From the arches of the Faceted Chamber Christ the Pantocrator looks sternly, and Ivan the Terrible with a halo on his head looks out from the corner. And we know: peace is only a dream, there is still a lot to do - Stone again mixed everything up and did not understand anything

Among other things, both are clearly tired - both from the difficulties of this communication, and from what awaits them in the big world, where Stone, as his interlocutor predicted, will begin to be beaten for these interviews, and Putin will have meetings with other American journalists, with which you will have to be on guard and, willy-nilly, snap back. It is no coincidence that the topic of sleep constantly comes up in conversations: either the president tells the director that he did not want to wake him up after a long flight, or both advise each other to get some sleep and rest. “If a person in power feels that he has lost this nerve,” Putin says, when it comes to how power changes a person, “he should leave his place.” “...Then it’s time for him to leave,” the translator offers his version, and Stone immediately asks what time it is. “It’s time,” they answer him, and Putin gets up from his seat, taking off the microphone’s buttonhole.
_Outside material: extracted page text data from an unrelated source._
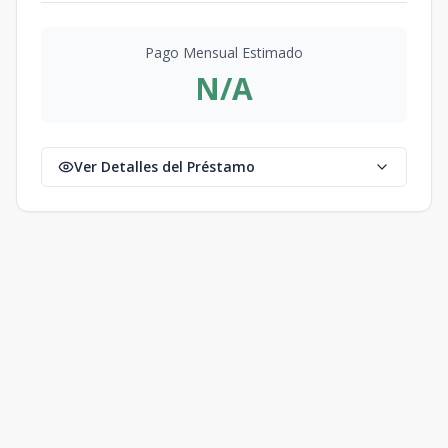
Pago Mensual Estimado
N/A
Ver Detalles del Préstamo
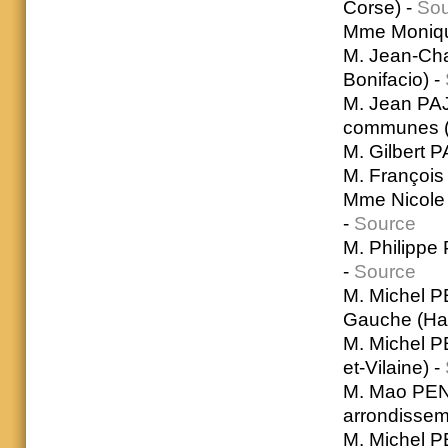
Corse) -
Sou
Mme Moniqu
M. Jean-Cha
Bonifacio) -
M. Jean PA
communes (
M. Gilbert P
M. François
Mme Nicole 
-
Source
M. Philippe
-
Source
M. Michel P
Gauche (Ha
M. Michel P
et-Vilaine) -
M. Mao PENI
arrondisseme
M. Michel P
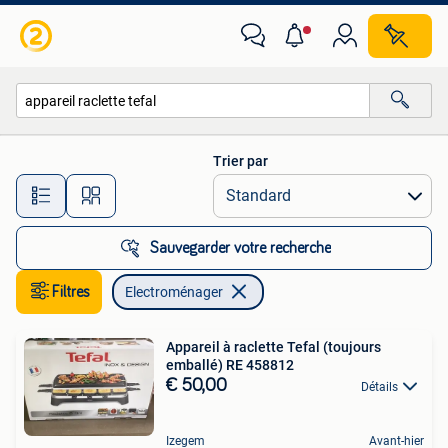
Electroménager
Trier par
Toutes les distances…
Sauvegarder votre recherche
Filtres
Electroménager
Appareil à raclette Tefal (toujours
emballé) RE 458812
€ 50,00
Détails
Izegem
Avant-hier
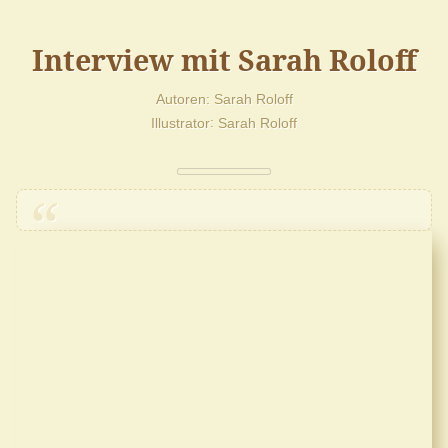
Interview mit Sarah Roloff
Autoren
Sarah Roloff
Illustrator
Sarah Roloff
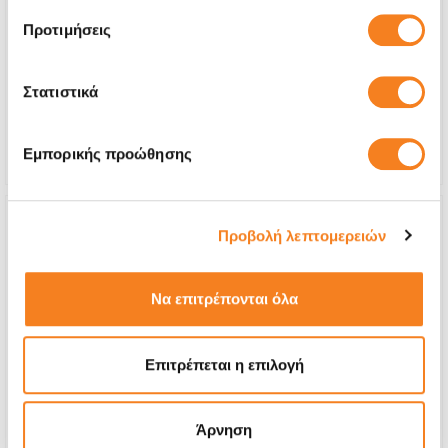
Οθόνη
Προτιμήσεις
€28,22
Με 24% ΦΠΑ
€35,00
Στατιστικά
Χρόνος
20 λεπτά
Εγγύηση
Εφ' όρου ζωής
Εμπορικής προώθησης
Προβολή λεπτομερειών
Να επιτρέπονται όλα
Επιτρέπεται η επιλογή
Άρνηση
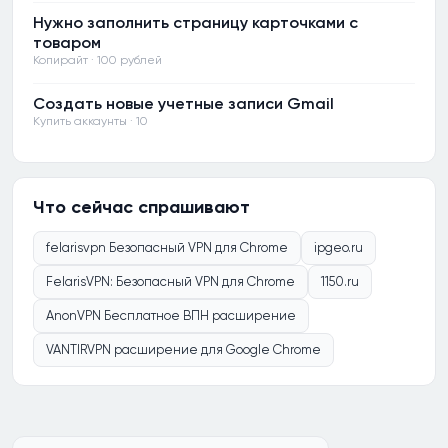
Нужно заполнить страницу карточками с
товаром
Копирайт · 100 рублей
Создать новые учетные записи Gmail
Купить аккаунты · 10
Что сейчас спрашивают
felarisvpn Безопасный VPN для Chrome
ipgeo.ru
FelarisVPN: Безопасный VPN для Chrome
1150.ru
AnonVPN Бесплатное ВПН расширение
VANTIRVPN расширение для Google Chrome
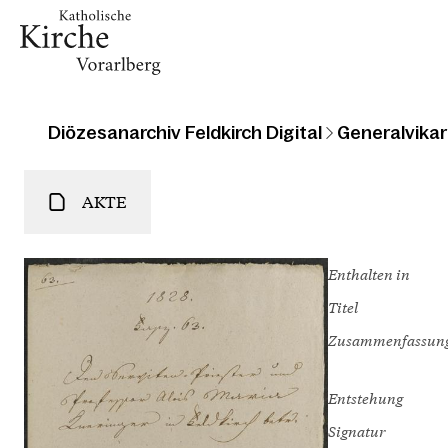
Diözesanarchiv Feldkirch Digital
Generalvikari
AKTE
Enthalten in
Titel
Zusammenfassun
Entstehung
Signatur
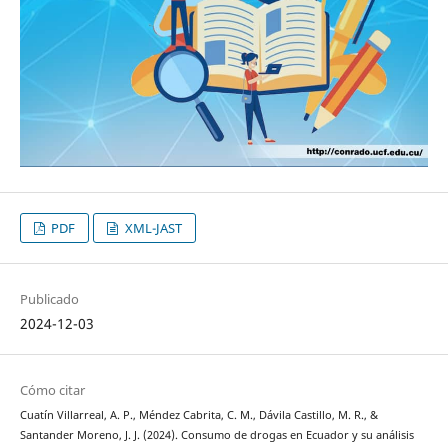
PDF
XML-JAST
Publicado
2024-12-03
Cómo citar
Cuatín Villarreal, A. P., Méndez Cabrita, C. M., Dávila Castillo, M. R., &
Santander Moreno, J. J. (2024). Consumo de drogas en Ecuador y su análisis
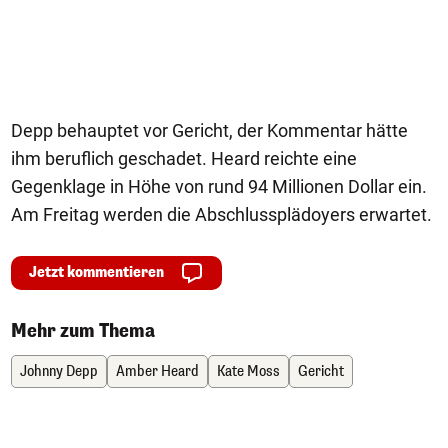
Depp behauptet vor Gericht, der Kommentar hätte
ihm beruflich geschadet. Heard reichte eine
Gegenklage in Höhe von rund 94 Millionen Dollar ein.
Am Freitag werden die Abschlussplädoyers erwartet.
Jetzt kommentieren
Mehr zum Thema
Johnny Depp
Amber Heard
Kate Moss
Gericht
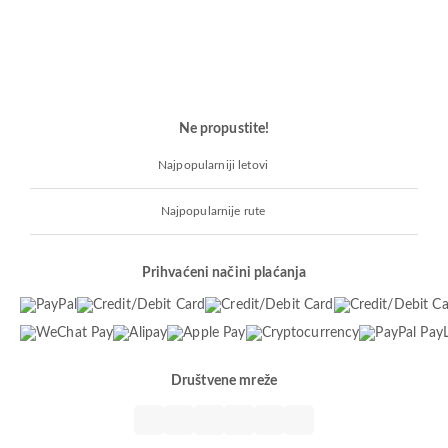
Ne propustite!
Najpopularniji letovi
Najpopularnije rute
Prihvaćeni načini plaćanja
Društvene mreže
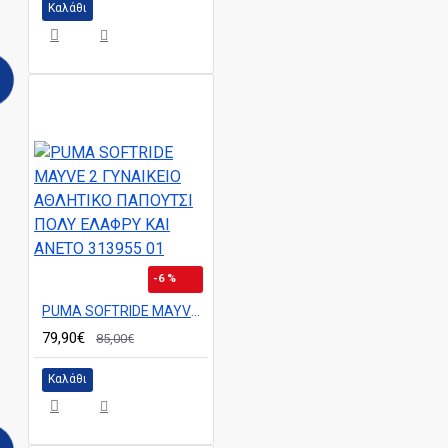
Καλάθι
-6 %
PUMA SOFTRIDE MAYVE 2 ΓΥΝΑΙΚΕΙΟ ΑΘΛΗΤΙΚΟ ΠΑΠΟΥΤΣΙ ΠΟΛΥ ΕΛΑΦΡΥ ΚΑΙ ΑΝΕΤΟ 313955 01
79,90€
85,00€
Καλάθι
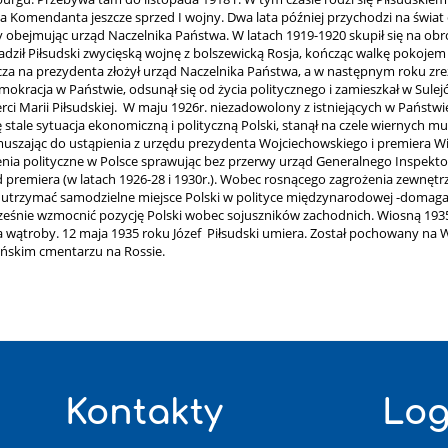
ia Komendanta jeszcze sprzed I wojny. Dwa lata później przychodzi na świat 
y obejmując urząd Naczelnika Państwa. W latach 1919-1920 skupił się na obro
ził Piłsudski zwycięską wojnę z bolszewicką Rosja, kończąc walkę pokojem w
za na prezydenta złożył urząd Naczelnika Państwa, a w następnym roku zr
emokracja w Państwie, odsunął się od życia politycznego i zamieszkał w Su
erci Marii Piłsudskiej. W maju 1926r. niezadowolony z istniejących w Państw
 stale sytuacja ekonomiczną i polityczną Polski, stanął na czele wiernych m
muszając do ustąpienia z urzędu prezydenta Wojciechowskiego i premiera Wit
nia polityczne w Polsce sprawując bez przerwy urząd Generalnego Inspektor
premiera (w latach 1926-28 i 1930r.). Wobec rosnącego zagrożenia zewnętrz
ę utrzymać samodzielne miejsce Polski w polityce międzynarodowej -domagał
ocześnie wzmocnić pozycję Polski wobec sojuszników zachodnich. Wiosną 193
 wątroby. 12 maja 1935 roku Józef Piłsudski umiera. Został pochowany na W
leńskim cmentarzu na Rossie.
Kontakty
Log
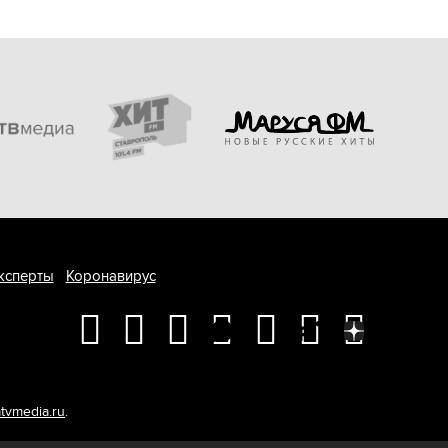
ксперты
Коронавирус
tvmedia.ru
.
Finally, we will once again be shown the empty state rooms where the interviews took place, as if hinting at the possibility of relaxation, but we see Christ the Pantocrator sternly looking down from the arches of the Palace of Facets, and Ivan the Terrible with a halo on his head peeking out from the corner. We know: peace is only a dream, there is still a lot to do - Stone again mixed everything up and did not understand anything.